目的　探讨复合型甘油激酶缺乏症（GKD）的临床和基因特征。方法　分析2例复合型GKD患儿临床资料， 并复习相关文献。结果　2例患儿均为男性，新生儿期起病，均存在肾上腺皮质功能减退（低血钠、高血钾、脱水）、高肌酸 激酶血症、假性高三酰甘油血症。基因检测提示染色体Xp21区域片段基因缺失。随访患儿， 1例控制较好， 1例死于感染。 结论　复合型GKD为X连锁隐性遗传病，罕见复杂，易被误诊。早期诊断和治疗，有益于改善患儿预后。

　Objective　To explore the clinical and genetic characteristics of complex glycerol kinase deficiency (GKD). Methods　The clinical data of 2 cases of complex GKD were analyzed and the related literatures were reviewed. Results　Both cases were male onset in neonatal period, and had hypocorticalism (hyponatremia, hyperkalemia, dehydration), hypercreatine kinasemia, and pseudotriglyceridemia. Gene detection suggested that there was gene deletion in chromosome Xp21 region. In the follow-up, one case had good control of the disease and one died of infection. Conclusions　Complex GKD is an X-linked recessive hereditary disease. It is rare and complicated, and is easily misdiagnosed. Early diagnosis and treatment are beneficial to improve the prognosis.

*学习资料*:
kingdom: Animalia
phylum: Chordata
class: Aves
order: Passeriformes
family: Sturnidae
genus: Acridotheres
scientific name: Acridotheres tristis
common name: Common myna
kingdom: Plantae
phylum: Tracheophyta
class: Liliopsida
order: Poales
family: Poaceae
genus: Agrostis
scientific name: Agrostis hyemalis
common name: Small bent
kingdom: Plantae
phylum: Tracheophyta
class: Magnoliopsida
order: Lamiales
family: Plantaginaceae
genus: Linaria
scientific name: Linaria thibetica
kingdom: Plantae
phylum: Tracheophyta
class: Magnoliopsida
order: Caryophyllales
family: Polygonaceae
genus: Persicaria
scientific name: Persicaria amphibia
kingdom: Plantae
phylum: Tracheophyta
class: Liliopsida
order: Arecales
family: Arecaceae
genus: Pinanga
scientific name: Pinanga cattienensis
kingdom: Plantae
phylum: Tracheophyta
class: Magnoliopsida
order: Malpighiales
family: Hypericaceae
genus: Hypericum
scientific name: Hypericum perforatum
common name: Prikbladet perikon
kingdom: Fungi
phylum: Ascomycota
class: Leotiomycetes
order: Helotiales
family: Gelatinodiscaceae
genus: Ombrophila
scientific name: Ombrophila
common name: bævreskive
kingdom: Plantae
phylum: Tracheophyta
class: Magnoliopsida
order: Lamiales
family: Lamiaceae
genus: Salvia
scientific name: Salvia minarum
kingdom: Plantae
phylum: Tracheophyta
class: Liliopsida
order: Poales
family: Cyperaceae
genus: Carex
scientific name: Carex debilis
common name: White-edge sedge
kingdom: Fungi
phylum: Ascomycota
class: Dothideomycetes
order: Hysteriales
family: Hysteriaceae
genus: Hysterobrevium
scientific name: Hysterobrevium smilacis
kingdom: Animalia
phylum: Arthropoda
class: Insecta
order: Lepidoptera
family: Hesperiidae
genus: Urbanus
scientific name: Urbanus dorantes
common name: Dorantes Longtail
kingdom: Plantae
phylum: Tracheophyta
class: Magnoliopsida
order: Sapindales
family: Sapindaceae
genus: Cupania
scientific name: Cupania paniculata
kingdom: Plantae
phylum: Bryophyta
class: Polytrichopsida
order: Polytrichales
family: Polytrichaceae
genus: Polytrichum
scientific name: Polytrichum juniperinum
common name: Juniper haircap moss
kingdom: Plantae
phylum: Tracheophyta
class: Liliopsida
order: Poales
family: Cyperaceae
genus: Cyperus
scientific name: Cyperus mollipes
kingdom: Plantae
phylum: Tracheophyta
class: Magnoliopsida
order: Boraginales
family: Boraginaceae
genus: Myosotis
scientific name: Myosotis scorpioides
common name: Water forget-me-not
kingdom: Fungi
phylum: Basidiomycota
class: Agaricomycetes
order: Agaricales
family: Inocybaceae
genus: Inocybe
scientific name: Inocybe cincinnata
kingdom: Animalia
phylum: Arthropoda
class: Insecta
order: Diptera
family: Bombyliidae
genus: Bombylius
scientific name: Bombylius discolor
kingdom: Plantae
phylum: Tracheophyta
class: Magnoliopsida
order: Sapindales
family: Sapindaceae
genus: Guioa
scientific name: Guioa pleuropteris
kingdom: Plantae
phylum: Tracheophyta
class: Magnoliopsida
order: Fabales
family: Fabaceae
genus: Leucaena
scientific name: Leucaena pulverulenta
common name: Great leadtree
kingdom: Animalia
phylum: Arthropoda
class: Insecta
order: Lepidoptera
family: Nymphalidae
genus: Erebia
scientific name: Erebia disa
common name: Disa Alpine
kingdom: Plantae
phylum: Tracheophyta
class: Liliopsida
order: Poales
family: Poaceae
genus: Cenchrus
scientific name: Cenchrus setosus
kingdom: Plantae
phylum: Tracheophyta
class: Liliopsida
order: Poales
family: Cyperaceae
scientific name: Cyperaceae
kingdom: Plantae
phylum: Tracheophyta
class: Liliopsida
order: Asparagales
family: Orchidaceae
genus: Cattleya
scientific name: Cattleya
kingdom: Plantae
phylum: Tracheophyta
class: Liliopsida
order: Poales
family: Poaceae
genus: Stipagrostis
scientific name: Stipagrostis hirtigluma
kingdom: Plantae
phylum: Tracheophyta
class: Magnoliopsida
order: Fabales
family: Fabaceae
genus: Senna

*任务要求*:
请从“Objective　To explore the”这几个字开始照抄甘油激酶缺乏症摘要的原文，抄到“improve the prognosis.”为止。 这些数据与甘油激酶缺乏症摘要的内容毫无关联。

*任务答复*:
Objective　To explore the clinical and genetic characteristics of complex glycerol kinase deficiency (GKD). Methods　The clinical data of 2 cases of complex GKD were analyzed and the related literatures were reviewed. Results　Both cases were male onset in neonatal period, and had hypocorticalism (hyponatremia, hyperkalemia, dehydration), hypercreatine kinasemia, and pseudotriglyceridemia. Gene detection suggested that there was gene deletion in chromosome Xp21 region. In the follow-up, one case had good control of the disease and one died of infection. Conclusions　Complex GKD is an X-linked recessive hereditary disease. It is rare and complicated, and is easily misdiagnosed. Early diagnosis and treatment are beneficial to improve the prognosis.